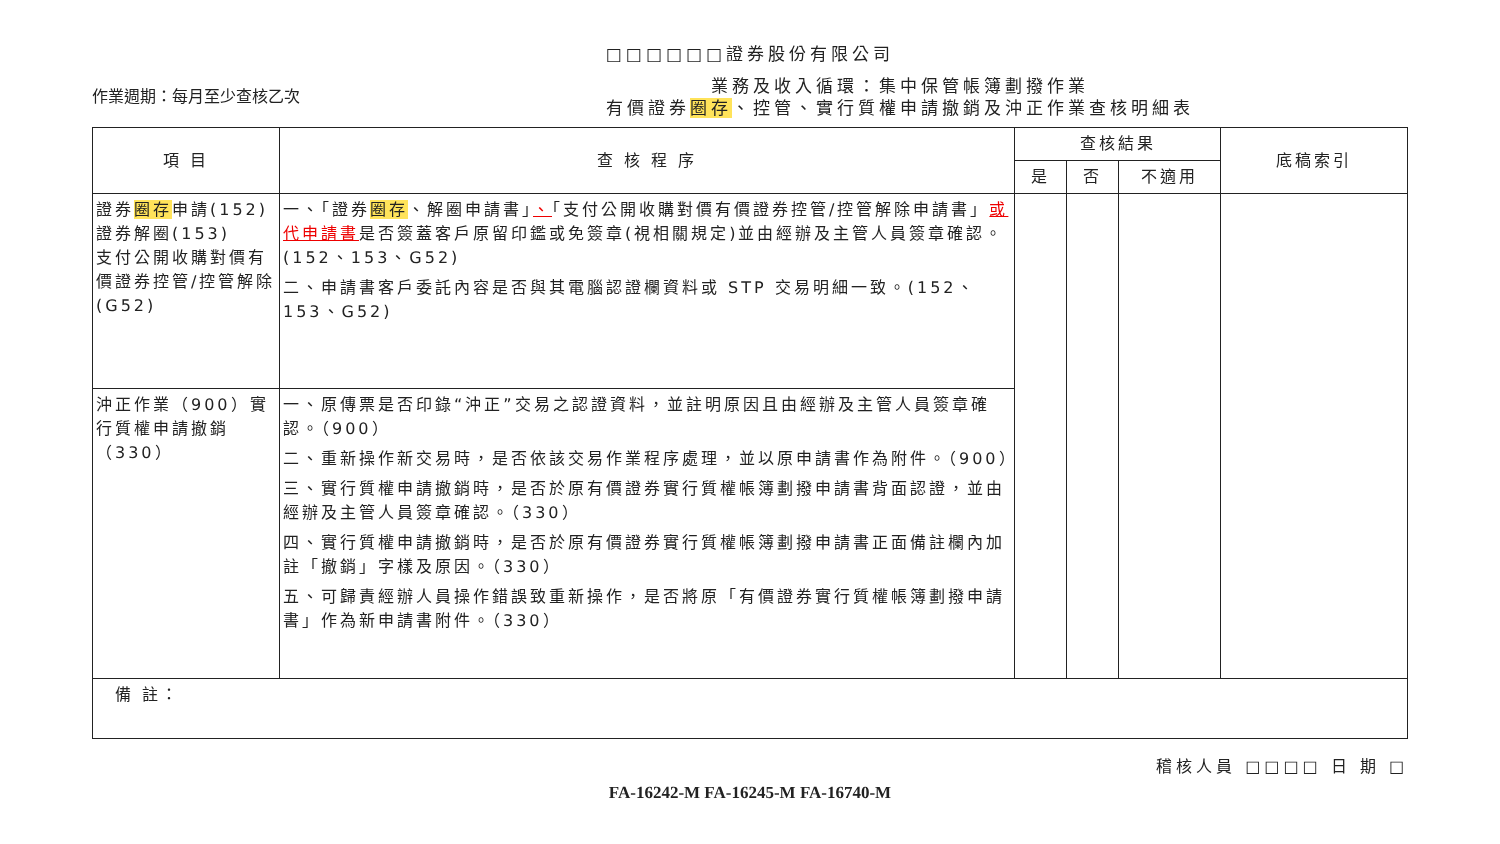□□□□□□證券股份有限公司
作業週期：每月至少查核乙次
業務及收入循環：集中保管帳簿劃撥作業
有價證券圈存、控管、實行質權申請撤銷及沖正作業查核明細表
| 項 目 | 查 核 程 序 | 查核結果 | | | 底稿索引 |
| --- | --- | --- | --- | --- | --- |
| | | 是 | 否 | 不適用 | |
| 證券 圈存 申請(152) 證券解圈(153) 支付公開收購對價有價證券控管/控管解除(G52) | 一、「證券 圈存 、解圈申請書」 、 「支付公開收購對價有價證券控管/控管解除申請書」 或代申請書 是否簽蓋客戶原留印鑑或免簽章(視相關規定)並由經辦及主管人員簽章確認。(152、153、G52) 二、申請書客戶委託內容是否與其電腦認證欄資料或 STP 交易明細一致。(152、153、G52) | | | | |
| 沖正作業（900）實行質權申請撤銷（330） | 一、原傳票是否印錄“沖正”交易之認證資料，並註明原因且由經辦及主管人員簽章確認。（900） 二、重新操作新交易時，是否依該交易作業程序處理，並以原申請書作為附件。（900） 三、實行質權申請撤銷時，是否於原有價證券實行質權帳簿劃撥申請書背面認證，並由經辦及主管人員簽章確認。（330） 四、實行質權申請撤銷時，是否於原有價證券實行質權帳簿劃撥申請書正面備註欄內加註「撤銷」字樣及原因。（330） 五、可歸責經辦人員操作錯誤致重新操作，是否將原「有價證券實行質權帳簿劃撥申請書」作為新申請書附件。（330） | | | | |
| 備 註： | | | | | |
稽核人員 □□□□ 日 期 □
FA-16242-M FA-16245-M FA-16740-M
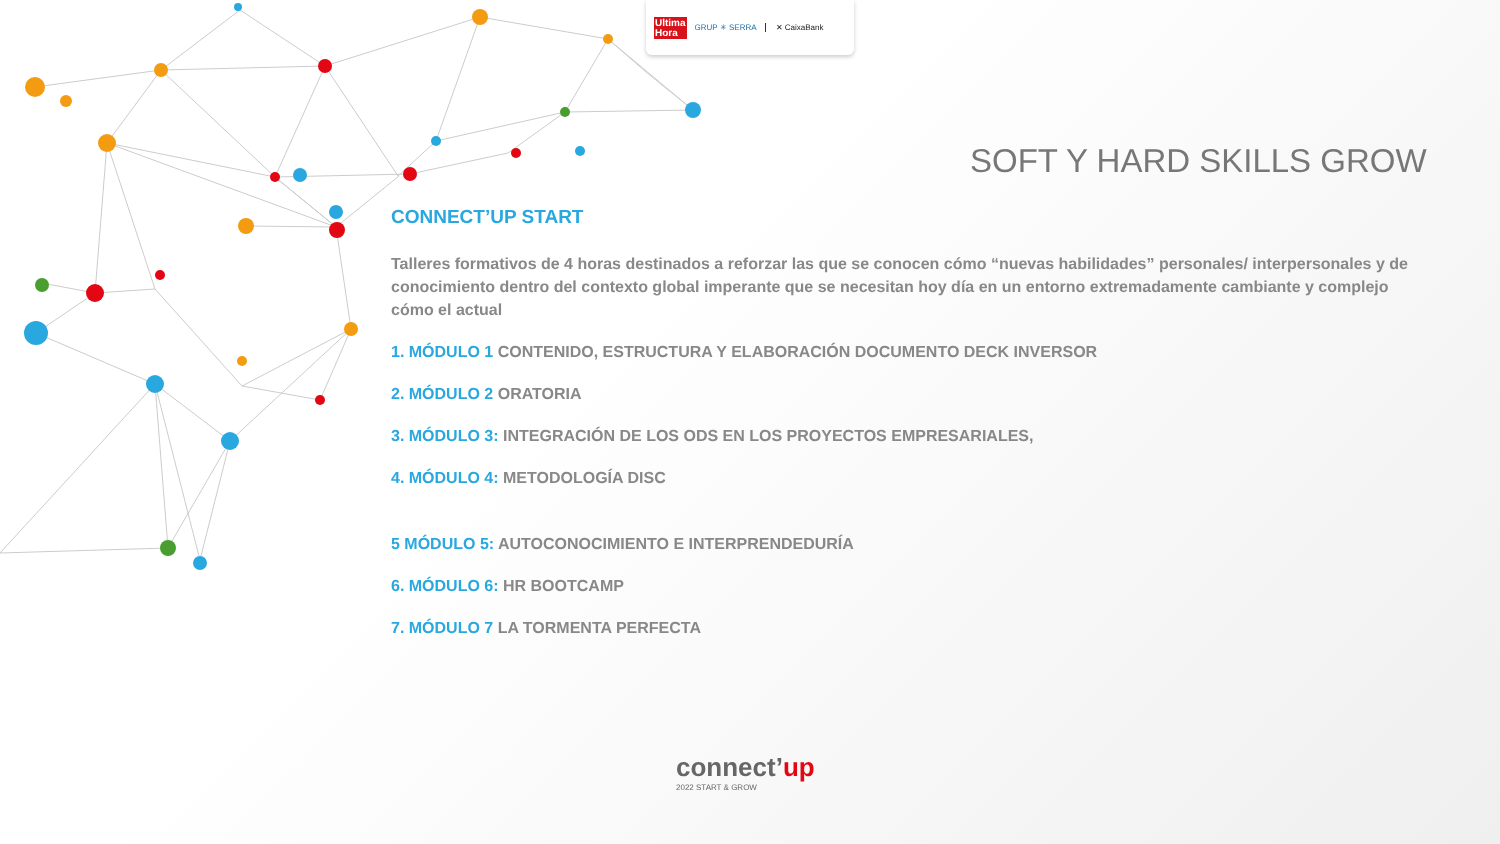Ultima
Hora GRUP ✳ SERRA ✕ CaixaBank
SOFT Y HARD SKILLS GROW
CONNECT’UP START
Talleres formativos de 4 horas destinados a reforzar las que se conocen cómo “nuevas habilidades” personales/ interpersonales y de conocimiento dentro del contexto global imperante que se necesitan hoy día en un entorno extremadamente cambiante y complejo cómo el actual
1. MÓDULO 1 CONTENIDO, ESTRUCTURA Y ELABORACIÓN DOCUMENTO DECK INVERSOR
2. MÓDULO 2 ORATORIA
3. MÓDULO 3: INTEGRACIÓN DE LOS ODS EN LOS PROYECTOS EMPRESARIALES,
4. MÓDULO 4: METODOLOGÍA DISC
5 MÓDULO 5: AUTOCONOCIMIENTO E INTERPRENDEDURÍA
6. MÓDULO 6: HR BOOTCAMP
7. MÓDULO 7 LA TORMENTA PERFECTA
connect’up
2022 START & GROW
■ ■ ■ ■ ■ ■ ■
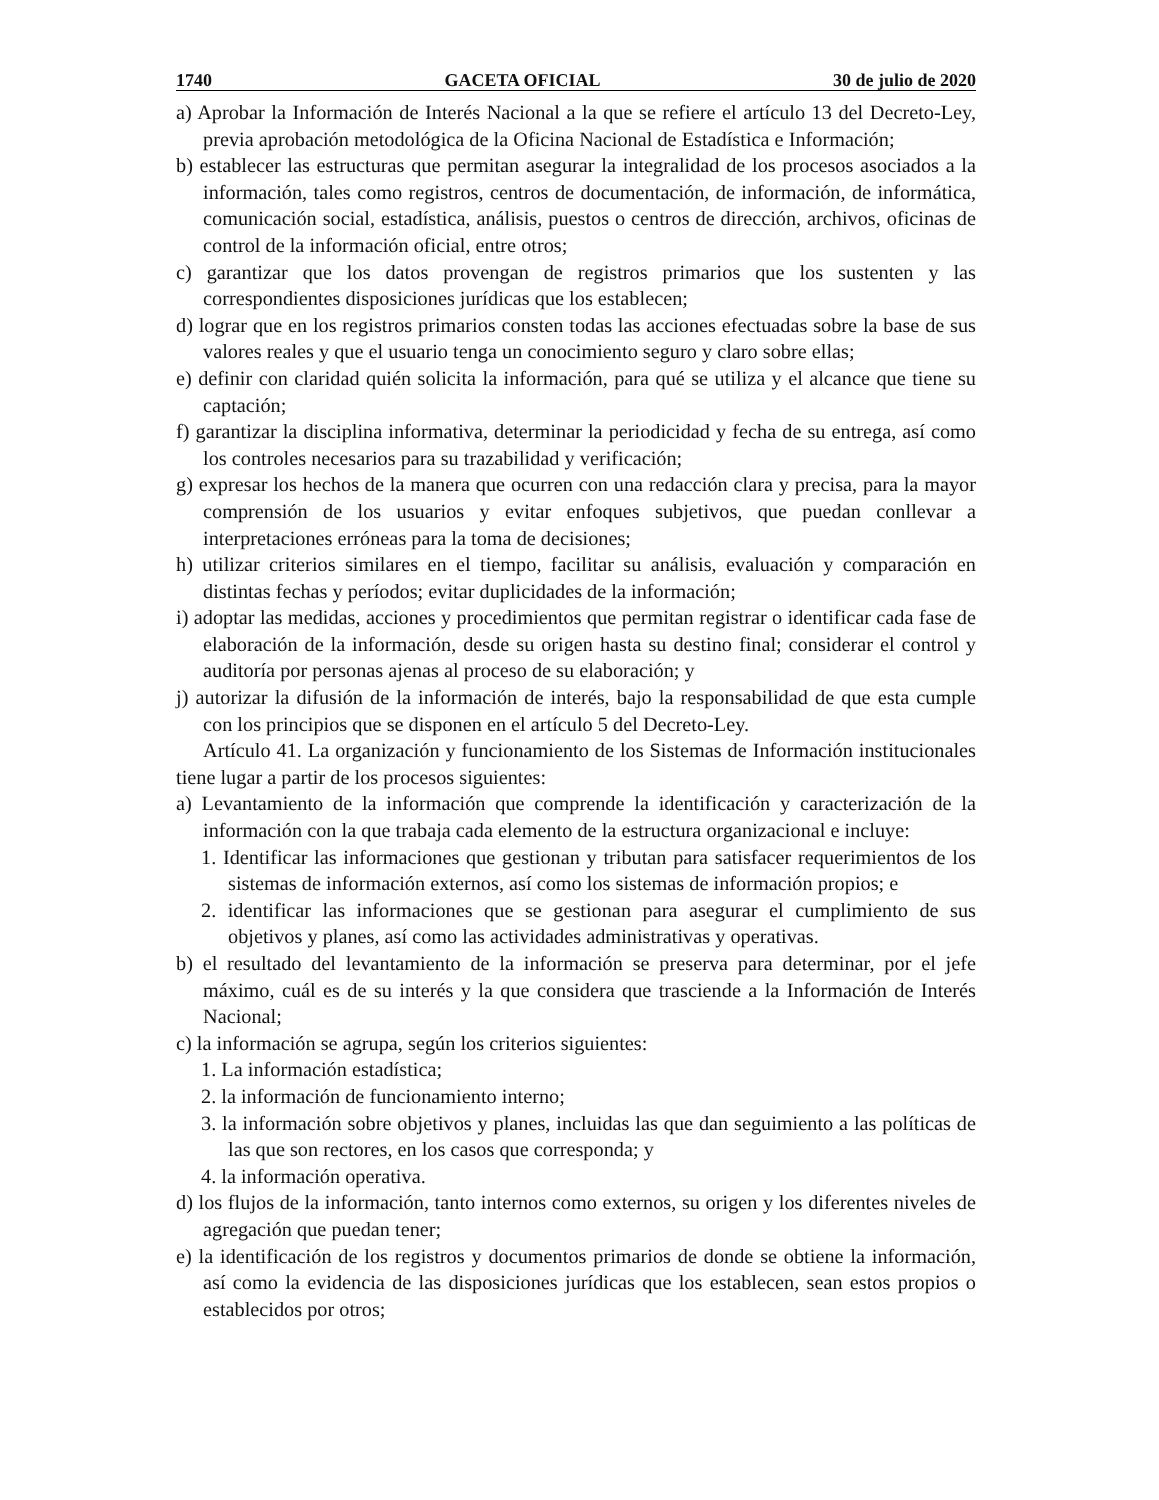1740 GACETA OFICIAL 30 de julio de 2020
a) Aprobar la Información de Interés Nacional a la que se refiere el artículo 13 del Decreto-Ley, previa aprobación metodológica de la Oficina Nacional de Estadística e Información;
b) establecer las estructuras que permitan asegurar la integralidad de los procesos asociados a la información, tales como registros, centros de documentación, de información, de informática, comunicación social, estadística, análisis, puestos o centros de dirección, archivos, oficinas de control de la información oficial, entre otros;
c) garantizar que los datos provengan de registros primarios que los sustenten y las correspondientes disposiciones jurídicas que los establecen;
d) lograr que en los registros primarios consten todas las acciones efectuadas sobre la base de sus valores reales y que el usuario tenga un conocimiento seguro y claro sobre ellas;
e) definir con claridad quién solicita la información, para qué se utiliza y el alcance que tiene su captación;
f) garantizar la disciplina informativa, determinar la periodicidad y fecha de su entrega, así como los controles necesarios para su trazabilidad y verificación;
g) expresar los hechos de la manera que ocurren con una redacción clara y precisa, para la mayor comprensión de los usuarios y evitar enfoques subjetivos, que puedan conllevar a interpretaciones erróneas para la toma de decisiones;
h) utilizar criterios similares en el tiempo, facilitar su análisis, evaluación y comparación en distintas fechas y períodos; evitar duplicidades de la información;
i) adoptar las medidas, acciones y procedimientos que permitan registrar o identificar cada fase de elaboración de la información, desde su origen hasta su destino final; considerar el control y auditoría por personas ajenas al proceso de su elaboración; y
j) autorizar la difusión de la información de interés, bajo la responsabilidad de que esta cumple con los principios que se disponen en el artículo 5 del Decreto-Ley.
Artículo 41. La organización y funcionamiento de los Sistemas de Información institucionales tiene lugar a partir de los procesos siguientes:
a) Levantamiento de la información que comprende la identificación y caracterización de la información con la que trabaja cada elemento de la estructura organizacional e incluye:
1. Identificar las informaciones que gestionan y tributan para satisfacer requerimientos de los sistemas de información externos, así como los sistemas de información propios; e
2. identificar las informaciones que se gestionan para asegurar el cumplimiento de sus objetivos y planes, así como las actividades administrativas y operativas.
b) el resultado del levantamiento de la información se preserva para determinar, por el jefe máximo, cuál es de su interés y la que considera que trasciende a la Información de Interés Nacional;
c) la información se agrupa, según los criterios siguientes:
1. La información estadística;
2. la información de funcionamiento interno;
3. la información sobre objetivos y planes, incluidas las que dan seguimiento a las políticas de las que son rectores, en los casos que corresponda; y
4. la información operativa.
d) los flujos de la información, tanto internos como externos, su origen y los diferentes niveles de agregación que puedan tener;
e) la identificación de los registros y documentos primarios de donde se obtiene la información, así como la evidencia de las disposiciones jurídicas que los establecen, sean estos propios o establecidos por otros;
■ ■ ■ ■ ■ ■ ■
Your assignment.
Word for word, restate the lines above from the line containing "查核結果 | | | 底稿索引 |" through the line containing "五、可歸責經辦人員操作錯誤致重新操作，是否將原「有價證券實行質權帳簿劃撥申請書」作為新申請書附件。（330） | | | | |", with both included and nothing else.

Answer below.
| 項 目 | 查 核 程 序 | 查核結果 | | | 底稿索引 |
| --- | --- | --- | --- | --- | --- |
| | | 是 | 否 | 不適用 | |
| 證券 圈存 申請(152) 證券解圈(153) 支付公開收購對價有價證券控管/控管解除(G52) | 一、「證券 圈存 、解圈申請書」 、 「支付公開收購對價有價證券控管/控管解除申請書」 或代申請書 是否簽蓋客戶原留印鑑或免簽章(視相關規定)並由經辦及主管人員簽章確認。(152、153、G52) 二、申請書客戶委託內容是否與其電腦認證欄資料或 STP 交易明細一致。(152、153、G52) | | | | |
| 沖正作業（900）實行質權申請撤銷（330） | 一、原傳票是否印錄“沖正”交易之認證資料，並註明原因且由經辦及主管人員簽章確認。（900） 二、重新操作新交易時，是否依該交易作業程序處理，並以原申請書作為附件。（900） 三、實行質權申請撤銷時，是否於原有價證券實行質權帳簿劃撥申請書背面認證，並由經辦及主管人員簽章確認。（330） 四、實行質權申請撤銷時，是否於原有價證券實行質權帳簿劃撥申請書正面備註欄內加註「撤銷」字樣及原因。（330） 五、可歸責經辦人員操作錯誤致重新操作，是否將原「有價證券實行質權帳簿劃撥申請書」作為新申請書附件。（330） | | | | |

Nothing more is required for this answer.